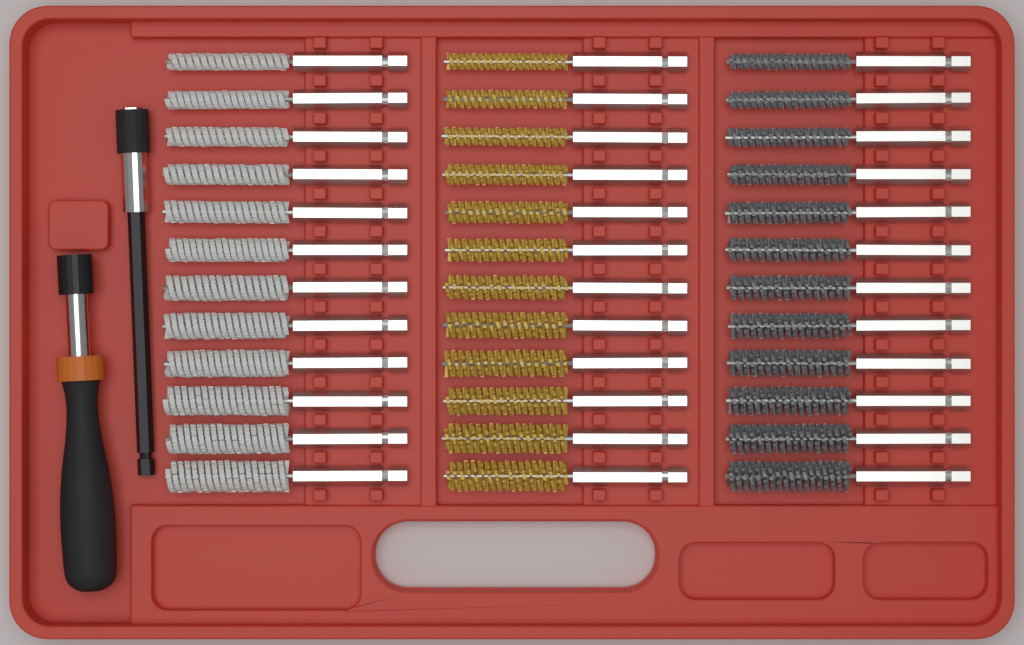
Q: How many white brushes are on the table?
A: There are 12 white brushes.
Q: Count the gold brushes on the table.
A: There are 12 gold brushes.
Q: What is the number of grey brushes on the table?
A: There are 12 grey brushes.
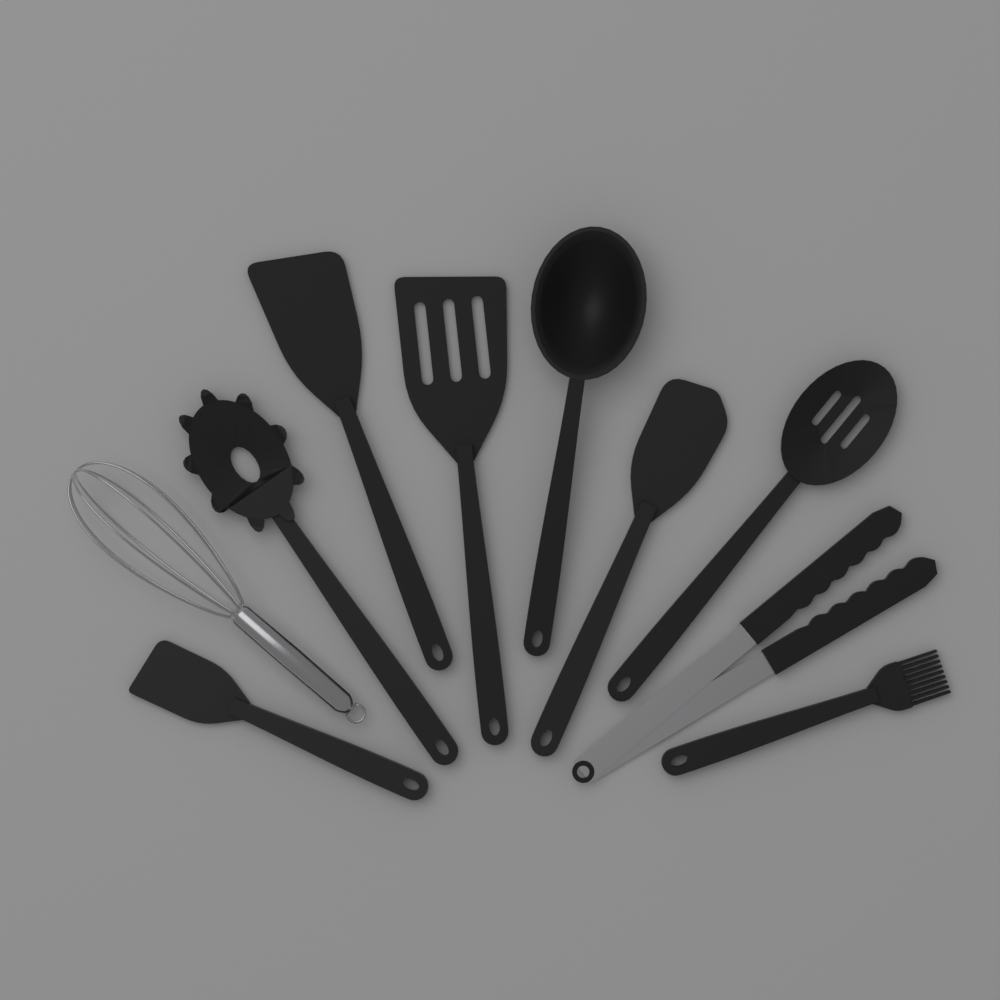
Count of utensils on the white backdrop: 10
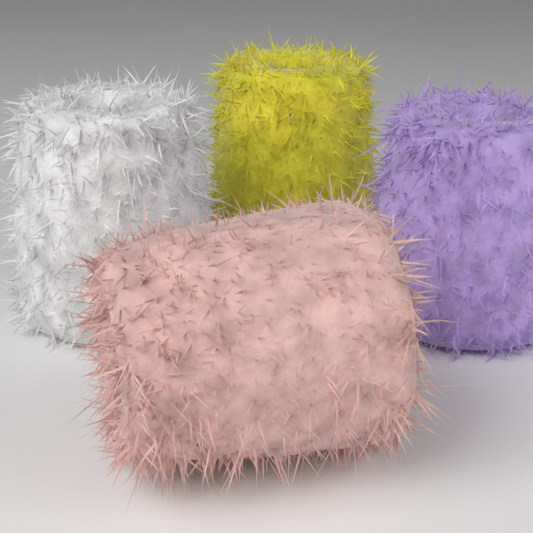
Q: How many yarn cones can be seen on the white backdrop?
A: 4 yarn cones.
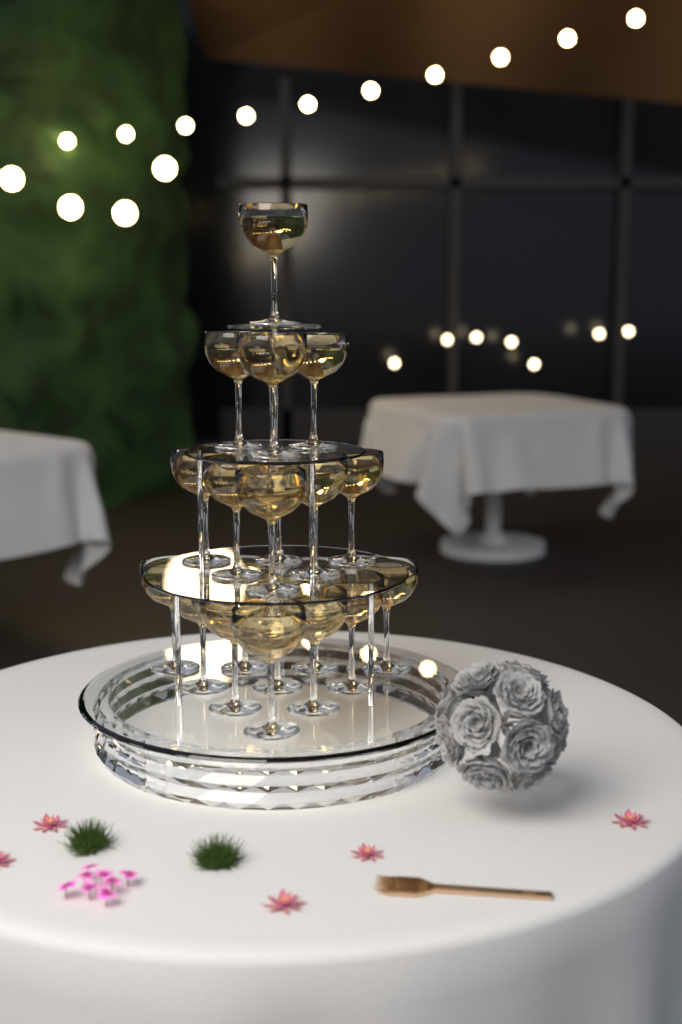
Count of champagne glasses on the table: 20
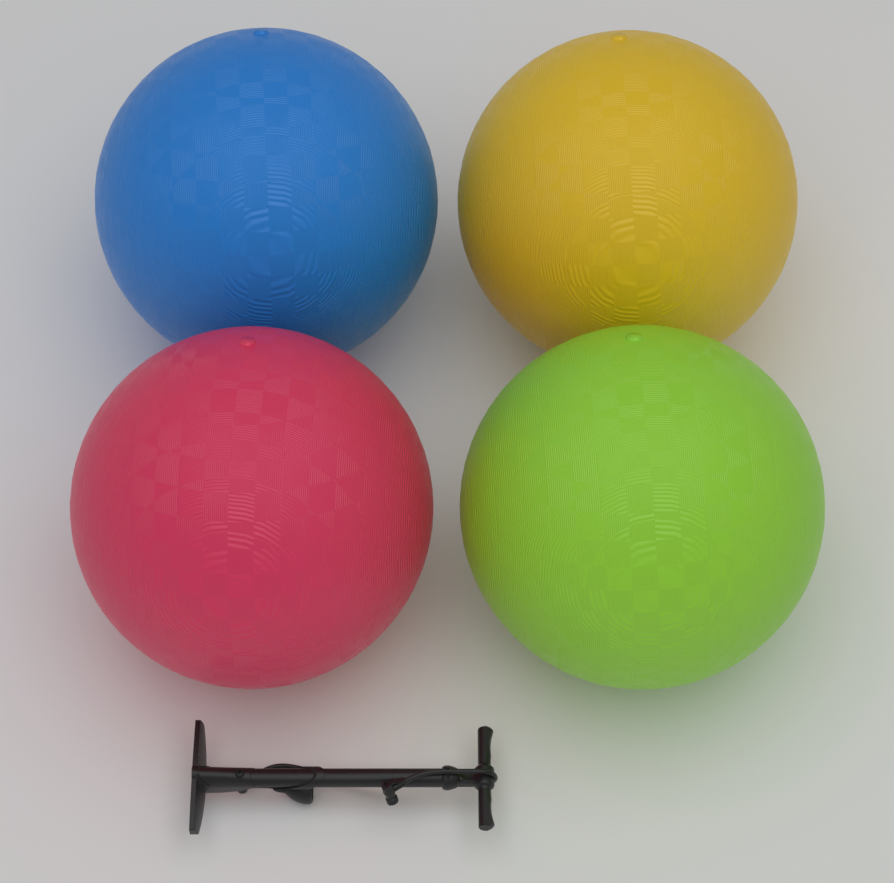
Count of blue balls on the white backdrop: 1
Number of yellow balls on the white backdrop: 1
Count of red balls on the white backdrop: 1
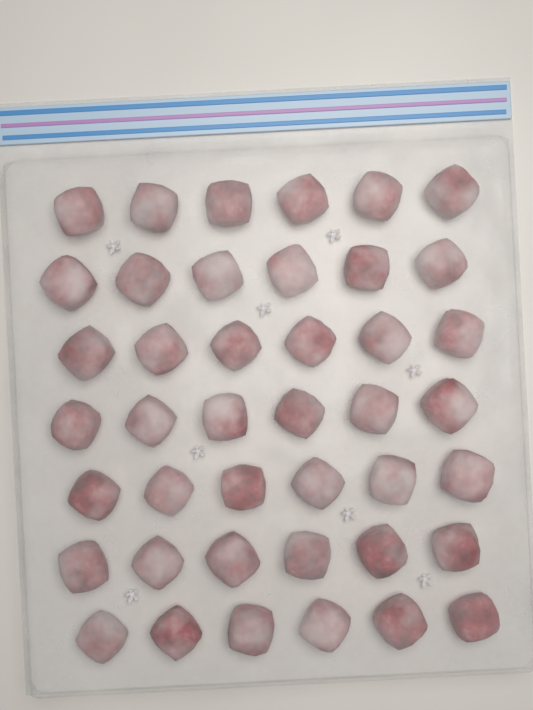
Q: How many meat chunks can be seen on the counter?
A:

# # # # #

**WHAT TO DO**
Return every line of the items above word for word, leaving out the picture lines.

**FULL ANSWER**
Q: How many white brushes are on the table?
A: There are 12 white brushes.
Q: Count the gold brushes on the table.
A: There are 12 gold brushes.
Q: What is the number of grey brushes on the table?
A: There are 12 grey brushes.
Count of utensils on the white backdrop: 10
Q: How many yarn cones can be seen on the white backdrop?
A: 4 yarn cones.
Count of champagne glasses on the table: 20
Count of blue balls on the white backdrop: 1
Number of yellow balls on the white backdrop: 1
Count of red balls on the white backdrop: 1
Q: How many meat chunks can be seen on the counter?
A:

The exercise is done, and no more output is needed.